Gul v. Emperor, AIR 1932 Lah 483

(Agha Haidra J.)

This was a case of rape of a young girl, discussed here to show the unusual circumstances in which it was committed. The girl aged 16 or 17 years had gone to the hills for cutting grass with her sister and other young children at about "rotiwela" (between 10 and 11 in the morning) M and A (accused) met them. Both were armed with a gun, and M also carried a big dagger. They got hold of the girl and dragged her to the hills. On her offering resistance, M struck her several times with the buttend and of the gun. The accompanying three children could offer no resistance and returned to the village. Before help could come, the girl had already been raped by M (apparently, twice). She was alleged to have been raped by A also.
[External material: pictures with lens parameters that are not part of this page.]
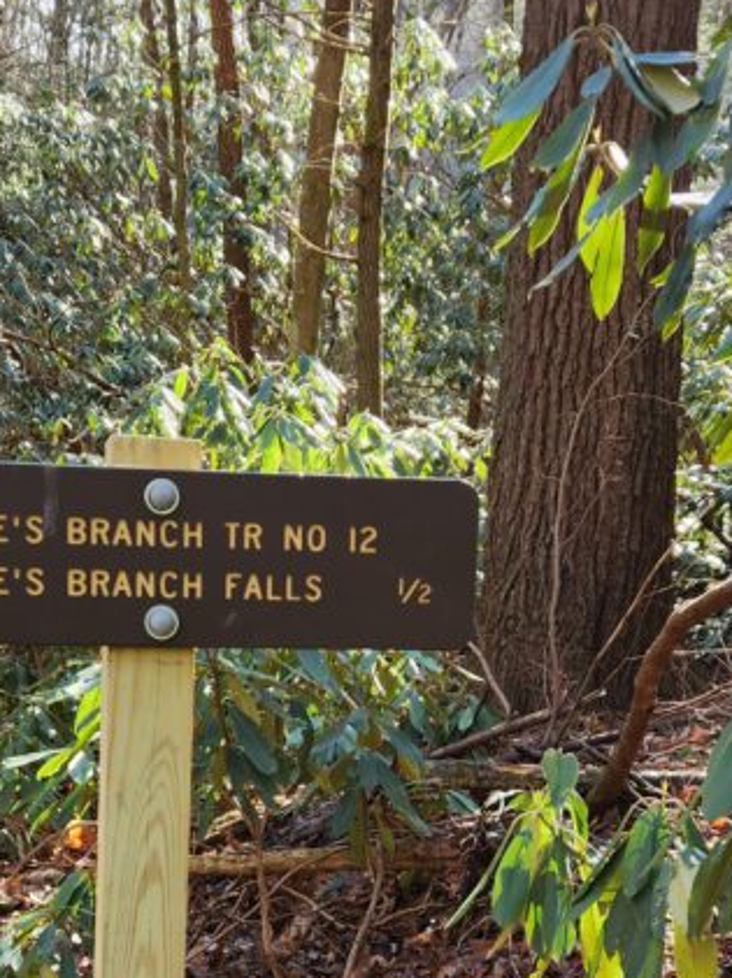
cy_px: 857
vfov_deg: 32.8
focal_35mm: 56
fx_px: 1581
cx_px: 244
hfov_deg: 25.9
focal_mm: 5.4
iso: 40
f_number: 1.8
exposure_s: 1/180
The trying Magistrate (empowered under section 30 Criminal Procedure Code) had sentenced both M and A to three years' rigorous imprisonment under section 366, and as regards the offence under section 376 Indian Penal Code M was sentenced to three years' and A to one year's rigorous imprisonment. The sentences were to run consecutively.

The High Court, while dismissing their appeal, enhanced the sentence of M under section 376 from three years' to five years, in view of the circumstances of the case and in view of the fact that the accused were armed with deadly weapons and by a show of brute force they overawed the children and ragged away the girl at the point of the gun, and committed rape. (A was acquitted of rape, as his part in relation to that offence was not very clear.).

Case No. 45

Nawab v. Emperor, AIR 1932 Lah 308

(Shadi Lal C.J. & Abdul Qadir J.)

(Judgment by Abdul Qadir J.)

This was a case of murder committed by youth of tender age, who was provoked by the conduct of the deceased in having sexual intercourse with a relative of the accused in an open manner three days before the murder. Case was recommended for exercise by the local Government of its prerogative of mercy.

(Age of the Youth was taken to be 15 or 16 years.).